<<<<
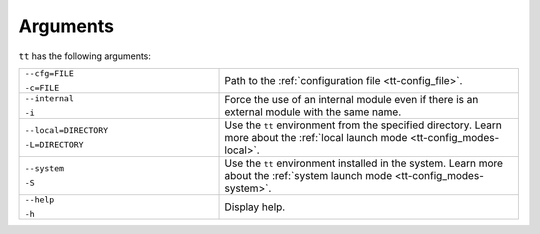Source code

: Arguments
=========

``tt`` has the following arguments:

..  container:: table

    ..  list-table::
        :widths: 40 60
        :header-rows: 0

        *   -   ``--cfg=FILE``

                ``-c=FILE``
            -   Path to the :ref:`configuration file <tt-config_file>`.
        *   -   ``--internal``

                ``-i``
            -   Force the use of an internal module even if there is an external module with the same name.

                .. // TODO: add link to external modules doc page when it's ready
        *   -   ``--local=DIRECTORY``

                ``-L=DIRECTORY``
            -   Use the ``tt`` environment from the specified directory.
                Learn more about the :ref:`local launch mode <tt-config_modes-local>`.
        *   -   ``--system``

                ``-S``
            -   Use the ``tt`` environment installed in the system.
                Learn more about the :ref:`system launch mode <tt-config_modes-system>`.
        *   -   ``--help``

                ``-h``
            -   Display help.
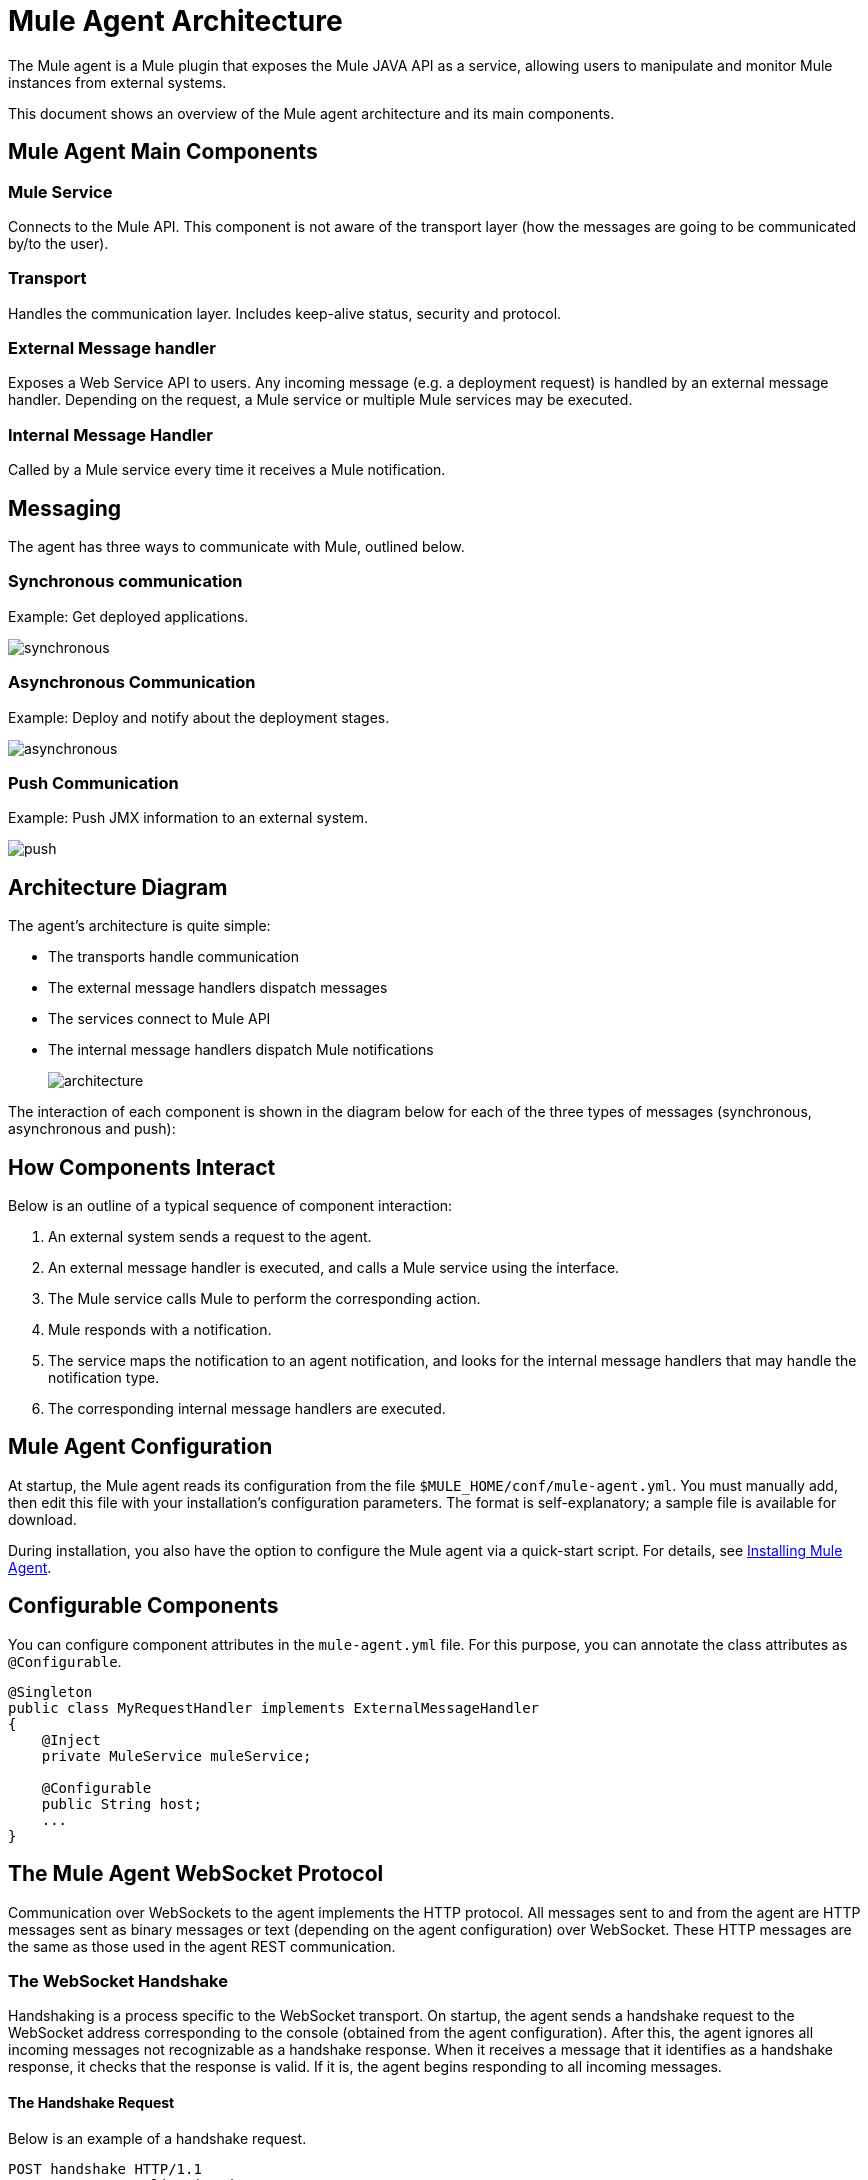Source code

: = Mule Agent Architecture
:keywords: agent, mule, esb, servers, monitor, notifications, external systems, third party, get status, metrics

The Mule agent is a Mule plugin that exposes the Mule JAVA API as a service, allowing users to manipulate and monitor Mule instances from external systems.

This document shows an overview of the Mule agent architecture and its main components.

== Mule Agent Main Components

=== Mule Service

Connects to the Mule API. This component is not aware of the transport layer (how the messages are going to be communicated by/to the user).

=== Transport

Handles the communication layer. Includes keep-alive status, security and protocol.

=== External Message handler

Exposes a Web Service API to users. Any incoming message (e.g. a deployment request) is handled by an external message handler. Depending on the request, a Mule service or multiple Mule services may be executed.

=== Internal Message Handler

Called by a Mule service every time it receives a Mule notification.

== Messaging

The agent has three ways to communicate with Mule, outlined below.

=== Synchronous communication

Example: Get deployed applications.

image:synchronous.png[synchronous]

=== Asynchronous Communication

Example: Deploy and notify about the deployment stages.

image:asynchronous.png[asynchronous]

=== Push Communication

Example: Push JMX information to an external system.

image:push.png[push]

== Architecture Diagram

The agent's architecture is quite simple:

* The transports handle communication
* The external message handlers dispatch messages
* The services connect to Mule API
* The internal message handlers dispatch Mule notifications
+
image:architecture.png[architecture]
+


The interaction of each component is shown in the diagram below for each of the three types of messages (synchronous, asynchronous and push):

== How Components Interact

Below is an outline of a typical sequence of component interaction:

. An external system sends a request to the agent.
. An external message handler is executed, and calls a Mule service using the interface.
. The Mule service calls Mule to perform the corresponding action.
. Mule responds with a notification.
. The service maps the notification to an agent notification, and looks for the internal message handlers that may handle the notification type.
. The corresponding internal message handlers are executed.

== Mule Agent Configuration

At startup, the Mule agent reads its configuration from the file `$MULE_HOME/conf/mule-agent.yml`. You must manually add, then edit this file with your installation's configuration parameters. The format is self-explanatory; a sample file is available for download.

During installation, you also have the option to configure the Mule agent via a quick-start script. For details, see link:/mule-agent/v/1.1.1/installing-mule-agent[Installing Mule Agent].

== Configurable Components

You can configure component attributes in the `mule-agent.yml` file. For this purpose, you can annotate the class attributes as `@Configurable`.

[source, java, linenums]
----
@Singleton
public class MyRequestHandler implements ExternalMessageHandler
{
    @Inject
    private MuleService muleService;

    @Configurable
    public String host;
    ...
}
----

== The Mule Agent WebSocket Protocol

Communication over WebSockets to the agent implements the HTTP protocol. All messages sent to and from the agent are HTTP messages sent as binary messages or text (depending on the agent configuration) over WebSocket. These HTTP messages are the same as those used in the agent REST communication.

=== The WebSocket Handshake

Handshaking is a process specific to the WebSocket transport. On startup, the agent sends a handshake request to the WebSocket address corresponding to the console (obtained from the agent configuration). After this, the agent ignores all incoming messages not recognizable as a handshake response. When it receives a message that it identifies as a handshake response, it checks that the response is valid. If it is, the agent begins responding to all incoming messages.

==== The Handshake Request

Below is an example of a handshake request.
----
POST handshake HTTP/1.1
Content-Type: application/json
Message-Id: ${messageId}
accept: application/json
Content-length: 1234

{
"agentVersion": "1.0.0",
"muleVersion": "${muleVersion}",
"uniqueId": "${uniqueId}"
}
----

==== Handshake Response

Authorized:
----
HTTP 200 OK
Message-Id: ${messageId}
----

Unauthorized:
----
HTTP 401 UNAUTHORIZED
Message-Id: ${messageId}
----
>>>>
### [Try it]
A verbatim rendering of the listing above is required, without any of its pictures.

### [Task answer]
Source code

: Arguments
=========

``tt`` has the following arguments:

..  container:: table

    ..  list-table::
        :widths: 40 60
        :header-rows: 0

        *   -   ``--cfg=FILE``

                ``-c=FILE``
            -   Path to the :ref:`configuration file <tt-config_file>`.
        *   -   ``--internal``

                ``-i``
            -   Force the use of an internal module even if there is an external module with the same name.

                .. // TODO: add link to external modules doc page when it's ready
        *   -   ``--local=DIRECTORY``

                ``-L=DIRECTORY``
            -   Use the ``tt`` environment from the specified directory.
                Learn more about the :ref:`local launch mode <tt-config_modes-local>`.
        *   -   ``--system``

                ``-S``
            -   Use the ``tt`` environment installed in the system.
                Learn more about the :ref:`system launch mode <tt-config_modes-system>`.
        *   -   ``--help``

                ``-h``
            -   Display help.
Source code

: = Mule Agent Architecture
:keywords: agent, mule, esb, servers, monitor, notifications, external systems, third party, get status, metrics

The Mule agent is a Mule plugin that exposes the Mule JAVA API as a service, allowing users to manipulate and monitor Mule instances from external systems.

This document shows an overview of the Mule agent architecture and its main components.

== Mule Agent Main Components

=== Mule Service

Connects to the Mule API. This component is not aware of the transport layer (how the messages are going to be communicated by/to the user).

=== Transport

Handles the communication layer. Includes keep-alive status, security and protocol.

=== External Message handler

Exposes a Web Service API to users. Any incoming message (e.g. a deployment request) is handled by an external message handler. Depending on the request, a Mule service or multiple Mule services may be executed.

=== Internal Message Handler

Called by a Mule service every time it receives a Mule notification.

== Messaging

The agent has three ways to communicate with Mule, outlined below.

=== Synchronous communication

Example: Get deployed applications.

image:synchronous.png[synchronous]

=== Asynchronous Communication

Example: Deploy and notify about the deployment stages.

image:asynchronous.png[asynchronous]

=== Push Communication

Example: Push JMX information to an external system.

image:push.png[push]

== Architecture Diagram

The agent's architecture is quite simple:

* The transports handle communication
* The external message handlers dispatch messages
* The services connect to Mule API
* The internal message handlers dispatch Mule notifications
+
image:architecture.png[architecture]
+


The interaction of each component is shown in the diagram below for each of the three types of messages (synchronous, asynchronous and push):

== How Components Interact

Below is an outline of a typical sequence of component interaction:

. An external system sends a request to the agent.
. An external message handler is executed, and calls a Mule service using the interface.
. The Mule service calls Mule to perform the corresponding action.
. Mule responds with a notification.
. The service maps the notification to an agent notification, and looks for the internal message handlers that may handle the notification type.
. The corresponding internal message handlers are executed.

== Mule Agent Configuration

At startup, the Mule agent reads its configuration from the file `$MULE_HOME/conf/mule-agent.yml`. You must manually add, then edit this file with your installation's configuration parameters. The format is self-explanatory; a sample file is available for download.

During installation, you also have the option to configure the Mule agent via a quick-start script. For details, see link:/mule-agent/v/1.1.1/installing-mule-agent[Installing Mule Agent].

== Configurable Components

You can configure component attributes in the `mule-agent.yml` file. For this purpose, you can annotate the class attributes as `@Configurable`.

[source, java, linenums]
----
@Singleton
public class MyRequestHandler implements ExternalMessageHandler
{
    @Inject
    private MuleService muleService;

    @Configurable
    public String host;
    ...
}
----

== The Mule Agent WebSocket Protocol

Communication over WebSockets to the agent implements the HTTP protocol. All messages sent to and from the agent are HTTP messages sent as binary messages or text (depending on the agent configuration) over WebSocket. These HTTP messages are the same as those used in the agent REST communication.

=== The WebSocket Handshake

Handshaking is a process specific to the WebSocket transport. On startup, the agent sends a handshake request to the WebSocket address corresponding to the console (obtained from the agent configuration). After this, the agent ignores all incoming messages not recognizable as a handshake response. When it receives a message that it identifies as a handshake response, it checks that the response is valid. If it is, the agent begins responding to all incoming messages.

==== The Handshake Request

Below is an example of a handshake request.
----
POST handshake HTTP/1.1
Content-Type: application/json
Message-Id: ${messageId}
accept: application/json
Content-length: 1234

{
"agentVersion": "1.0.0",
"muleVersion": "${muleVersion}",
"uniqueId": "${uniqueId}"
}
----

==== Handshake Response

Authorized:
----
HTTP 200 OK
Message-Id: ${messageId}
----

Unauthorized:
----
HTTP 401 UNAUTHORIZED
Message-Id: ${messageId}
----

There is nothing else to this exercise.